On the other hand, Palantir appears to be a thriving business. It has a rapidly growing revenue and impressive profit margins. Its stock trades at an undeniably high price, with a market cap of $100 billion and a P/S of 43. This situation reminds me of when Shopify stock traded at a P/S of 50 in 2021. Today, its stock is down by 52% from its all-time highs, despite its business continuing to expand at a rapid pace.

I will break my promise and offer a biased opinion: neither of these stocks is an ideal investment right now. The market offers an abundance of investment options. Avoid selecting those with excessive valuations or those with accounting fraud allegations, and you will be well-positioned for long-term success.

Given the current market trends and the performance of both companies, investing in either Super Micro Computer or Palantir requires careful consideration.

Palantir's impressive profit margins and strong financial performance make it an attractive option for those seeking high-margin investments.
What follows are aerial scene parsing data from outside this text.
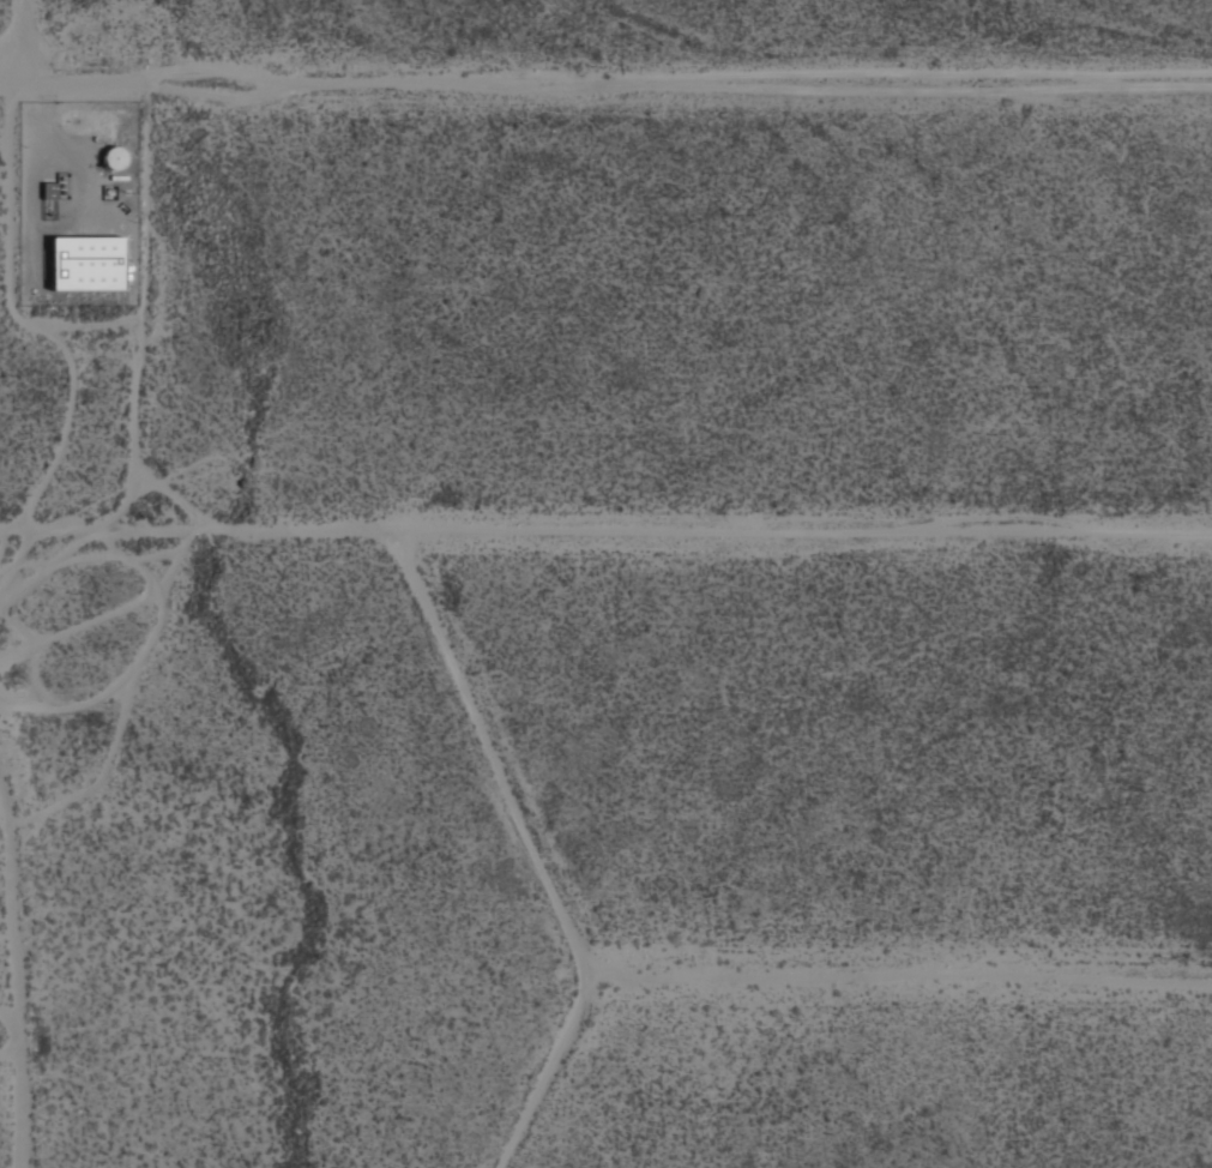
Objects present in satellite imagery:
road: (606, 86)
building: (114, 156)
storage tank: (114, 156)
building: (48, 190)
road: (34, 228)
building: (85, 262)
road: (28, 322)
road: (95, 326)
road: (137, 338)
road: (126, 504)
road: (606, 533)
road: (542, 850)
road: (905, 973)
However, its stock's high valuation and concerns about its growth pace relative to its share price might warrant cautiousness.

In contrast, Super Micro Computer, despite its strong revenue growth and low P/E ratio, faces concerns about accounting practices and questionable allegations, which could impact its long-term prospects.

In the context of finance and investing, it's essential to consider a diverse portfolio and not rely on a single investment to yield significant returns. Therefore, it might be advantageous to allocate funds towards other investments that exhibit promising growth potential and a more balanced valuation.